▶ _Exercise requirements_
Could you set down the lines below, from the one containing "ベーシックインカムは甘い罠" through the final line, exactly as written?

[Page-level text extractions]
○ ○ ○

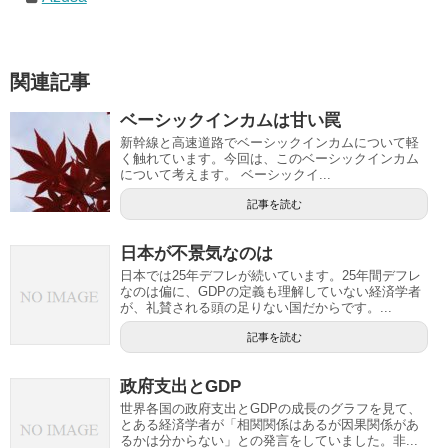
関連記事
ベーシックインカムは甘い罠
新幹線と高速道路でベーシックインカムについて軽
く触れています。今回は、このベーシックインカム
について考えます。 ベーシックイ...
記事を読む
日本が不景気なのは
日本では25年デフレが続いています。25年間デフレ
なのは偏に、GDPの定義も理解していない経済学者
が、礼賛される頭の足りない国だからです。...
記事を読む
政府支出とGDP
世界各国の政府支出とGDPの成長のグラフを見て、
とある経済学者が「相関関係はあるが因果関係があ
るかは分からない」との発言をしていました。非...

○ ○ ○

▶ _Exercise response_
ベーシックインカムは甘い罠
新幹線と高速道路でベーシックインカムについて軽
く触れています。今回は、このベーシックインカム
について考えます。 ベーシックイ...
記事を読む
日本が不景気なのは
日本では25年デフレが続いています。25年間デフレ
なのは偏に、GDPの定義も理解していない経済学者
が、礼賛される頭の足りない国だからです。...
記事を読む
政府支出とGDP
世界各国の政府支出とGDPの成長のグラフを見て、
とある経済学者が「相関関係はあるが因果関係があ
るかは分からない」との発言をしていました。非...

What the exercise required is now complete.